No public exploit code or proof-of-concept is currently available. See the GitHub Security Advisory GHSA-mf9v-mfxr-j63j for technical details.
Detection Methods for CVE-2026-44432
Indicators of Compromise
- Python processes consuming abnormal amounts of memory or CPU shortly after issuing outbound HTTPS requests
- Outbound HTTP responses with Content-Encoding: br and unusually low Content-Length relative to client memory growth
- MemoryError exceptions or OOM-killer events in application logs tied to urllib3 or requests call stacks
Detection Strategies
- Inventory Python environments and identify installations of urllib3 versions 2.6.0 through 2.6.x using pip list or software bill of materials (SBOM) tooling
- Inspect dependency manifests (requirements.txt, Pipfile.lock, poetry.lock) for direct or transitive pins on vulnerable urllib3 ranges
- Add runtime telemetry around HTTPResponse.read() and HTTPResponse.drain_conn() call sites to capture decoded payload sizes
Monitoring Recommendations
- Alert on Python worker processes whose resident set size grows beyond expected thresholds during outbound HTTP activity
- Monitor for repeated OOM terminations of services that perform outbound HTTP requests
- Correlate egress traffic to untrusted hosts with abnormal post-request memory allocation patterns
How to Mitigate CVE-2026-44432
Immediate Actions Required
- Upgrade urllib3 to version 2.7.0 or later in all Python environments
- Rebuild and redeploy container images and virtual environments that bundle urllib3 as a direct or transitive dependency
- Audit applications that fetch responses from untrusted servers and treat them as exposure-priority targets for patching
Patch Information
The maintainers fixed the issue in urllib3 2.7.0. The fix restores the amt boundary across successive read() calls when Brotli is used and prevents drain_conn() from feeding residual bytes into the decompressor.
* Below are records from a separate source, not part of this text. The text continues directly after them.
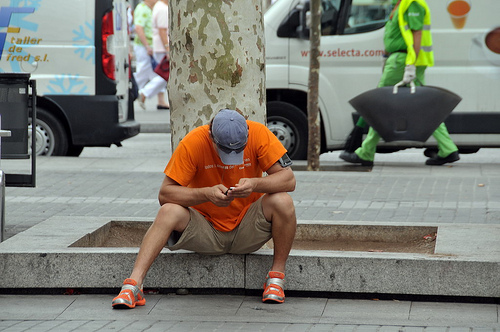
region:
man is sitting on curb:
[108, 108, 298, 309]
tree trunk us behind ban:
[161, 2, 286, 157]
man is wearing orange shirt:
[163, 125, 288, 220]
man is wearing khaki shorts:
[173, 195, 277, 256]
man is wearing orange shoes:
[109, 270, 294, 316]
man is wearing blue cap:
[207, 114, 252, 169]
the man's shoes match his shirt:
[118, 125, 285, 309]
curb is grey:
[6, 253, 498, 291]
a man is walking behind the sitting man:
[338, 3, 462, 170]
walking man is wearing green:
[342, 3, 461, 173]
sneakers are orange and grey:
[106, 280, 163, 324]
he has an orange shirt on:
[174, 123, 307, 215]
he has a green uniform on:
[373, 27, 453, 197]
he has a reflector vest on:
[374, 6, 491, 111]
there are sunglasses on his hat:
[210, 133, 281, 195]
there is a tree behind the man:
[160, 8, 343, 233]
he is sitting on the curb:
[115, 139, 301, 312]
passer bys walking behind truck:
[128, 3, 215, 152]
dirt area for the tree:
[333, 228, 447, 294]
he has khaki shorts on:
[169, 203, 379, 319]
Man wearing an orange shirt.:
[87, 101, 324, 311]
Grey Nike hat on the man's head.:
[198, 85, 265, 174]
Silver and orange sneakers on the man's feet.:
[76, 262, 312, 317]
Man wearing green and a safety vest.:
[314, 0, 484, 179]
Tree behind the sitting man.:
[134, 0, 311, 255]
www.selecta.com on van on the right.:
[296, 41, 401, 64]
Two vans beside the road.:
[3, 0, 499, 159]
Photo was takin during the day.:
[0, 0, 492, 323]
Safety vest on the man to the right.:
[353, 2, 448, 75]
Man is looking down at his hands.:
[198, 103, 283, 242]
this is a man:
[103, 113, 308, 313]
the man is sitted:
[106, 110, 301, 319]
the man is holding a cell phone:
[225, 181, 240, 199]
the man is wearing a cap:
[219, 115, 241, 160]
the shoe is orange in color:
[264, 273, 284, 295]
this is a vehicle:
[43, 5, 120, 132]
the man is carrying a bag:
[360, 85, 447, 137]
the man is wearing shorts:
[184, 219, 262, 245]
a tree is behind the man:
[175, 3, 255, 114]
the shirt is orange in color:
[253, 140, 270, 162]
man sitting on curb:
[88, 88, 315, 323]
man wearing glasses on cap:
[192, 90, 272, 187]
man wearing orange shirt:
[148, 112, 359, 273]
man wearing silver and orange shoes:
[100, 269, 150, 330]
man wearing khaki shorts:
[159, 172, 346, 279]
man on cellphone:
[221, 163, 275, 222]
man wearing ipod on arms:
[250, 130, 315, 207]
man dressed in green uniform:
[346, 0, 498, 202]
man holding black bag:
[346, 47, 497, 177]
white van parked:
[227, 2, 498, 166]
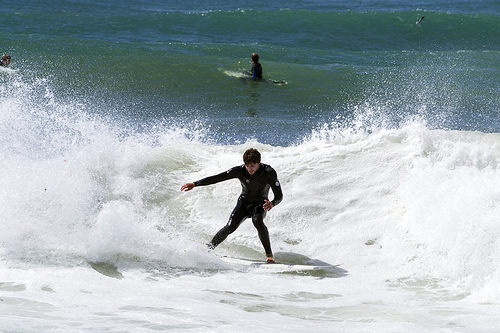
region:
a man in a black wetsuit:
[184, 142, 313, 282]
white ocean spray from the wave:
[4, 78, 156, 259]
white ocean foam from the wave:
[418, 145, 478, 257]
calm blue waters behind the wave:
[286, 18, 378, 54]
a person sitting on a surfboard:
[202, 40, 284, 99]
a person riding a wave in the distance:
[400, 6, 448, 36]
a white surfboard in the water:
[177, 243, 343, 282]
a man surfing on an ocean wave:
[91, 142, 341, 296]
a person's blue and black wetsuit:
[241, 59, 266, 84]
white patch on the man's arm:
[273, 178, 281, 192]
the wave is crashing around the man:
[3, 60, 495, 332]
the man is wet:
[170, 135, 290, 266]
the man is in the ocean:
[173, 138, 286, 259]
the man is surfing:
[175, 140, 288, 266]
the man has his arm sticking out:
[180, 163, 245, 198]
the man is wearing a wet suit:
[170, 137, 298, 260]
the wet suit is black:
[163, 145, 298, 272]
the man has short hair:
[241, 142, 263, 181]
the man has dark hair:
[236, 142, 264, 167]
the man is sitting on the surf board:
[207, 43, 292, 91]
Refer to the urllib3 security advisory GHSA-mf9v-mfxr-j63j for the full patch reference.
Workarounds
- Disable Brotli decoding by uninstalling the brotli and brotlicffi packages where business logic does not require it
- Avoid calling HTTPResponse.drain_conn() on responses that have been partially read with decompression enabled; close the connection instead
- Restrict outbound HTTP traffic to trusted destinations through egress proxies or allowlists until patches are deployed
# Upgrade urllib3 to the patched release
pip install --upgrade 'urllib3>=2.7.0'
# Verify the installed version
python -c "import urllib3; print(urllib3.__version__)"
# Optional: remove Brotli support as a temporary mitigation
pip uninstall -y brotli brotlicffi
Disclaimer: This content was generated using AI. While we strive for accuracy, please verify critical information with official sources.